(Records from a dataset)
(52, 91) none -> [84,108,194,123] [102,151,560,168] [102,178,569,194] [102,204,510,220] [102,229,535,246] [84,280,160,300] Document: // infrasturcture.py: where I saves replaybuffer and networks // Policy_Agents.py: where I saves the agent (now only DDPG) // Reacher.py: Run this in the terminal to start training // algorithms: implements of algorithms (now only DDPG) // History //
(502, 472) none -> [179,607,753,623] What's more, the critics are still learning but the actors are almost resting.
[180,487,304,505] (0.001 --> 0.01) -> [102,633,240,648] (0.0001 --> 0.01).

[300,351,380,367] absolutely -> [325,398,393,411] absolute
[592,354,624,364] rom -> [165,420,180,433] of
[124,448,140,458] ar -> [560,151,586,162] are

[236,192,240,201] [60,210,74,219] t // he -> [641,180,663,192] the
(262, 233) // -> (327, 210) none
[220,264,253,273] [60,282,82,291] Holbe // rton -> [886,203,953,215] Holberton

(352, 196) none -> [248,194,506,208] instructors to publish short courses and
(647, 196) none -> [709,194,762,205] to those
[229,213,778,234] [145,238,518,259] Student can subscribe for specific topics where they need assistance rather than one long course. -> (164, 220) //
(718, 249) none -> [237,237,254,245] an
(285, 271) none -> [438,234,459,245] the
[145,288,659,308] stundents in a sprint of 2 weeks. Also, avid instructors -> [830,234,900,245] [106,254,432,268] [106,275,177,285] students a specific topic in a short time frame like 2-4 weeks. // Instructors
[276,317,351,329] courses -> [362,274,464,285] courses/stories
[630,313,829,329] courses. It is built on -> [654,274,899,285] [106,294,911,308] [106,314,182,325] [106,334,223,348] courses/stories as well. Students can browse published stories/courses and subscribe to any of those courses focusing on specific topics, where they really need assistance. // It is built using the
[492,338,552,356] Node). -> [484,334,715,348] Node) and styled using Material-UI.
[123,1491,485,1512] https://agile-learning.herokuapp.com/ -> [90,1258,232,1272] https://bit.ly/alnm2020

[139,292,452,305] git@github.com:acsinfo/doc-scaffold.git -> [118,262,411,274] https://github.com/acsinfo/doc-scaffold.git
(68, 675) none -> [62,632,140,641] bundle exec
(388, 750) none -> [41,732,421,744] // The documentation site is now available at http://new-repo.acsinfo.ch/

→ Required work
Every line above that holds the string "learning" should be copied out.

→ Answer box
(502, 472) none -> [179,607,753,623] What's more, the critics are still learning but the actors are almost resting.
[123,1491,485,1512] https://agile-learning.herokuapp.com/ -> [90,1258,232,1272] https://bit.ly/alnm2020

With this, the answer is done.